CHICAGO — The walkout by more than 18,000 airplane assembly workers at Boeing Co. presents new CEO W. James McNerney with a tough test in his first months on the job, even though analysts say he isn't likely to intervene any time soon.
The Boeing machinists' first strike in a decade reached Day 6 Wednesday with no negotiations scheduled, and industry observers said they don't expect a settlement for at least a month and perhaps closer to 90 days, based on industry precedents.
For the foreseeable future, McNerney is letting the head of Boeing's Seattle-based commercial airplane operations manage the dispute.
But ultimately the chief executive, president and board chairman may have to make the difficult call on how much Boeing must compromise in order to reactivate idled assembly lines, most of which are located in the Seattle area.
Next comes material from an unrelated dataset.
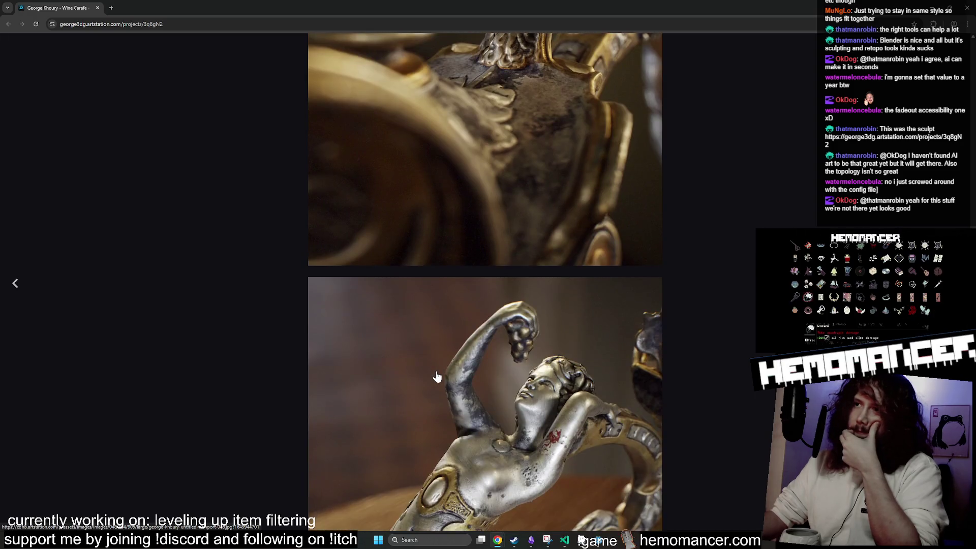
scroll(436, 376, "down", 20)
"Eventually the odds are that it'll percolate up to him," said Richard Aboulafia, an aerospace analyst for the Teal Group in Fairfax, Va. "Something will have to happen, even if it means sacrificing long-term profits. Strikes don't usually last longer than two to three months, because companies can't take that kind of damage."
The 56-year-old McNerney took over July 1 as Boeing's third CEO since December 2003, hired to restore stability at the top to a corporation shaken by the scandal-hastened departures of predecessors Phil Condit and Harry Stonecipher. McNerney inherited a company performing well financially and gaining momentum in its commercial airplane battle with Airbus.
He also walked into a labor standoff unlike anything he had experienced as chief executive of 3M Co., which does not have unions, or at General Electric Co., where he was CEO of GE Aircraft Engines and GE Lighting.
"For this to happen two months into his campaign is a lot to deal with," said analyst Chris Lozier of Chicago-based Morningstar Inc. "For the time being, the machinists have the upper hand in this row. And him being new, I think that also works in the machinists' favor."
Alfred Marcus, a professor of strategic management at the University of Minnesota's Carlson School of Management, said the changes McNerney made in tightening up 3M operations caused some internal discord, but it was not his style to antagonize people.
"I would think that McNerney is going to stay in the background and will let the internal company professionals handle this," he said. "And since he is new, he's going to want union goodwill — he doesn't want to antagonize the unions."
Analyst Cai von Rumohr of SG Cowen Securities said both McNerney's background in the industry — including running a Boeing customer in GE Aircraft Engines — and Boeing's recent history make it unlikely he will move quickly to give in to union demands.
"One reason the company moved the corporate headquarters to Chicago (in 2001) was to avoid going over the heads of the guys who were negotiating these agreements," von Rumohr said. "So I don't see McNerney coming in like a cowboy from the West, sitting down at the table to reach an agreement. That's not in his best interest."
The International Association of Machinists and Aerospace Workers says it hasn't seen any sign of McNerney's involvement in failed negotiations for a three-year contract. But it has made him an issue because of his hefty pay: a $1.75 million base salary, an annual cash bonus of as much as $4 million and stock options worth more than $25 million.
Spokeswoman Connie Kelliher of Machinists District Lodge 751 said the lucrative package helped spur members to demand a healthy increase in their own pension payouts — one of its key demands along with more benefits and job-security guarantees. The union went so far as to prepare a flyer detailing the top executive's retirement perks and saying it showed how much McNerney valued a good pension.